First, Churchill makes clear that the Anglo–U.S. “fraternal association,” which is intended to include the rest of the English-speaking world (“Commonwealth and Empire”), was to be a force for global peace and, indeed, serve as a fulcrum for wider international cooperation through the United Nations.
Second, the Special Relationship should not be a matter of “generalities” (as he put it), but rather would be embodied in the closest possible defense cooperation, stretching from the use of bases through weapons procurement and to everyday matters of training.
One should also, however, recall both the context and the aftermath of Fulton. Churchill’s central theme, and the one which drew the most attention and much criticism, was his warning of an “Iron Curtain” which had “descended across the [European] Continent.” The background to his plea for closer military collaboration was, therefore, acute military danger.

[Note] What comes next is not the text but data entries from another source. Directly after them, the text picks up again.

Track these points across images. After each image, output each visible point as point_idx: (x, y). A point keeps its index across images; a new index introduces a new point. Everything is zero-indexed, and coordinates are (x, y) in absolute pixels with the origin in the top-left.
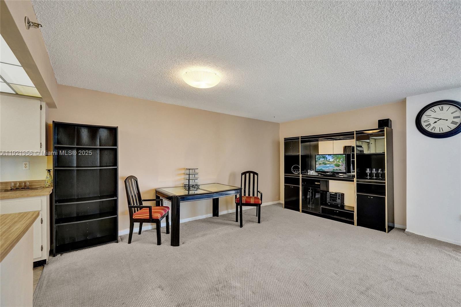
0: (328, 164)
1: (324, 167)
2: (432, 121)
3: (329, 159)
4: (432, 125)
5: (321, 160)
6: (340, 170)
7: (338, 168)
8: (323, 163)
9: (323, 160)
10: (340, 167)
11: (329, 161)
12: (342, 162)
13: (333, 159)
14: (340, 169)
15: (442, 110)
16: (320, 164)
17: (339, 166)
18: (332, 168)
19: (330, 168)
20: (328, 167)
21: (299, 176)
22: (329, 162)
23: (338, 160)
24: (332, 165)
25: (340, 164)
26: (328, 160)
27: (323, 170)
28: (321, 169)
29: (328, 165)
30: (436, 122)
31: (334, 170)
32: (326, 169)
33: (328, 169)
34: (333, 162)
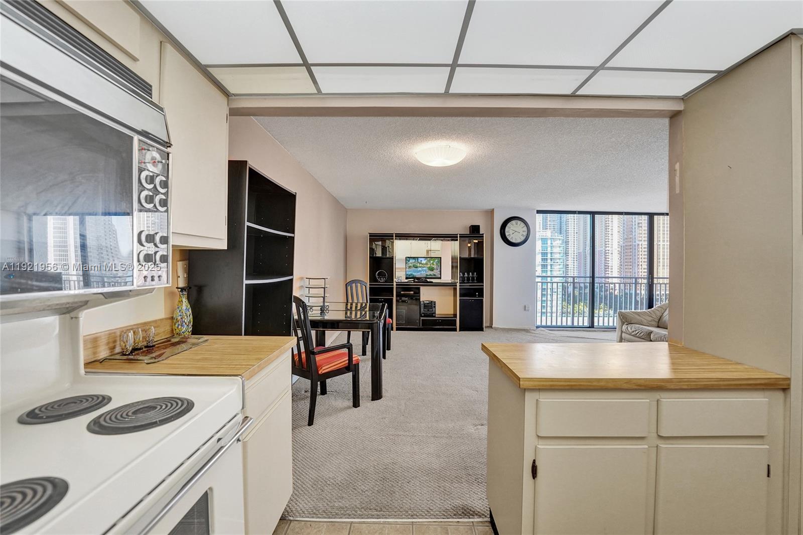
0: (420, 267)
1: (415, 272)
2: (511, 232)
3: (421, 261)
4: (512, 236)
5: (411, 261)
6: (435, 275)
7: (431, 273)
8: (413, 266)
9: (414, 262)
10: (435, 271)
11: (421, 263)
12: (437, 264)
13: (426, 261)
14: (434, 273)
15: (517, 224)
16: (410, 267)
17: (433, 271)
18: (425, 272)
19: (422, 272)
20: (420, 271)
21: (393, 285)
22: (420, 265)
23: (432, 262)
24: (424, 268)
25: (435, 267)
26: (419, 261)
27: (414, 275)
28: (412, 275)
29: (420, 269)
30: (513, 233)
31: (427, 275)
32: (417, 275)
33: (419, 273)
34: (426, 264)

The plea was in fact rejected, at least for the moment. Most Americans thought it alarmist (though not all policymakers—George Kennan’s “Long Telegram” had, after all, been sent the previous month). British press reaction was also mixed.
Yet Churchill was right. He was sometimes accused in the course of his long career of being a dreamer; but in the matter of the Anglo–American Special Relationship, he was highly practical. This Relationship, as he conceived it, was not at all to be a mere cultural artifact. It was to be a powerful and effective alliance, a continuation of a system tried and tested in war but now focused on a different threat: that from an aggressive and expansionist Soviet Union.